(Extracted data entries)

---------------

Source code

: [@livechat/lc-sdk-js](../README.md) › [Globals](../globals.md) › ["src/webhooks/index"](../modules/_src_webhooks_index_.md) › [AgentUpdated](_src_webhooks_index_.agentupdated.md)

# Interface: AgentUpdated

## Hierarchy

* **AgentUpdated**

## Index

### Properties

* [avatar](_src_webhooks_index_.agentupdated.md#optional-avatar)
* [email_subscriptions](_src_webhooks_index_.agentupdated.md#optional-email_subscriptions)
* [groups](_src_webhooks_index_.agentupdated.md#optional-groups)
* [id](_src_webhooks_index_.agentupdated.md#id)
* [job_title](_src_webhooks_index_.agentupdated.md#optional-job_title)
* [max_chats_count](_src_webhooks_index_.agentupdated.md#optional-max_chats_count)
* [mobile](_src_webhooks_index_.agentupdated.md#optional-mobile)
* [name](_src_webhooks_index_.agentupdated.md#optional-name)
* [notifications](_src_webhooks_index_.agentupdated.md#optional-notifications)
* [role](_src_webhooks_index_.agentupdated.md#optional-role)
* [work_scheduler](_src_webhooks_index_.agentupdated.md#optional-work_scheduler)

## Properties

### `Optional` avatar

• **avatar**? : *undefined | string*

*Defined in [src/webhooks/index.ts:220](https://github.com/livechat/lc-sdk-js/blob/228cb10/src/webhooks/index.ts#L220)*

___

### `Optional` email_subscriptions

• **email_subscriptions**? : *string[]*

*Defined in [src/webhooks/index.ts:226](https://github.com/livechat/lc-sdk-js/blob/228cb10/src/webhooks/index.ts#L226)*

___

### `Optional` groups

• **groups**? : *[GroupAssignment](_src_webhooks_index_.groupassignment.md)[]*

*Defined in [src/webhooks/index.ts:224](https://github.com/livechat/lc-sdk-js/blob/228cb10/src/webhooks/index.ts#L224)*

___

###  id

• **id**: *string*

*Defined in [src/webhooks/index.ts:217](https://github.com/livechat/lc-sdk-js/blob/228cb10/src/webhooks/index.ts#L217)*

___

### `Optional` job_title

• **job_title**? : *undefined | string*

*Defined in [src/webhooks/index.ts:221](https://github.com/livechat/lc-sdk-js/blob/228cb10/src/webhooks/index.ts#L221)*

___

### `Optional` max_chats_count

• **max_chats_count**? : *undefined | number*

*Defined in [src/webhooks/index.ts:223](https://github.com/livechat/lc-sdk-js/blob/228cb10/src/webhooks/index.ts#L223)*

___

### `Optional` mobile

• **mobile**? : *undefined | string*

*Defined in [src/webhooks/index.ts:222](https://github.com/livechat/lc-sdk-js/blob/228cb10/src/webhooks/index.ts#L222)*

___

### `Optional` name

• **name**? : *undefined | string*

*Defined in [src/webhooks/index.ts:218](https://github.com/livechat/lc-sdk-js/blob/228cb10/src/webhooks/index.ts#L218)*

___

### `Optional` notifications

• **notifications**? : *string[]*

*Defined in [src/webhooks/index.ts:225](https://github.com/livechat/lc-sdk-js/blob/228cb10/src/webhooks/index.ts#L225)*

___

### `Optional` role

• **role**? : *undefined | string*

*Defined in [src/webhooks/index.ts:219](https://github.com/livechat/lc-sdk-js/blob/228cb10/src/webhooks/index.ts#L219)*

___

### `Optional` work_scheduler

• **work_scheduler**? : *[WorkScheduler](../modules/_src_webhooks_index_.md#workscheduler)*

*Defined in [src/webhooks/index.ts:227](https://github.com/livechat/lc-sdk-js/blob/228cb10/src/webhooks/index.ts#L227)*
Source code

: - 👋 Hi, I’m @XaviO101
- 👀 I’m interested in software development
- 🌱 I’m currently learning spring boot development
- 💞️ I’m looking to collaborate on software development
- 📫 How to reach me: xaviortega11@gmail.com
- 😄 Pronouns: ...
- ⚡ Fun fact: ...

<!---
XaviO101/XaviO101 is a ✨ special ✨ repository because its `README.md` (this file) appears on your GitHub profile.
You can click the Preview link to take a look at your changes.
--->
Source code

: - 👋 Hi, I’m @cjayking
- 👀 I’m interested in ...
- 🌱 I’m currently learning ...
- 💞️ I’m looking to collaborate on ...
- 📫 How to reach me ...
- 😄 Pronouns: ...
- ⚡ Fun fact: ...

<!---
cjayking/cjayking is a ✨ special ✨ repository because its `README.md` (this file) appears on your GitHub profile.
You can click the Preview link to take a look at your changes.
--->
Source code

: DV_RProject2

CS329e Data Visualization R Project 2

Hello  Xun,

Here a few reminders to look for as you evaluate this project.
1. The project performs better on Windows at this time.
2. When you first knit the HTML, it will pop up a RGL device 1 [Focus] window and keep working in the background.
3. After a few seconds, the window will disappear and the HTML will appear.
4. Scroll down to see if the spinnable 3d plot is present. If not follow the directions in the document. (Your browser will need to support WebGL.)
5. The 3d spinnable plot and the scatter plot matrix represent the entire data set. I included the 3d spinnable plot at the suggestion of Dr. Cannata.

---------------

Convert the data from its first line through the line containing "### Properties", inclusive, into a JSON list of strings with one string per line. Leave out blank lines.

• RESPONSE BELOW:
[
  "Source code",
  ": [@livechat/lc-sdk-js](../README.md) › [Globals](../globals.md) › [\"src/webhooks/index\"](../modules/_src_webhooks_index_.md) › [AgentUpdated](_src_webhooks_index_.agentupdated.md)",
  "# Interface: AgentUpdated",
  "## Hierarchy",
  "* **AgentUpdated**",
  "## Index",
  "### Properties"
]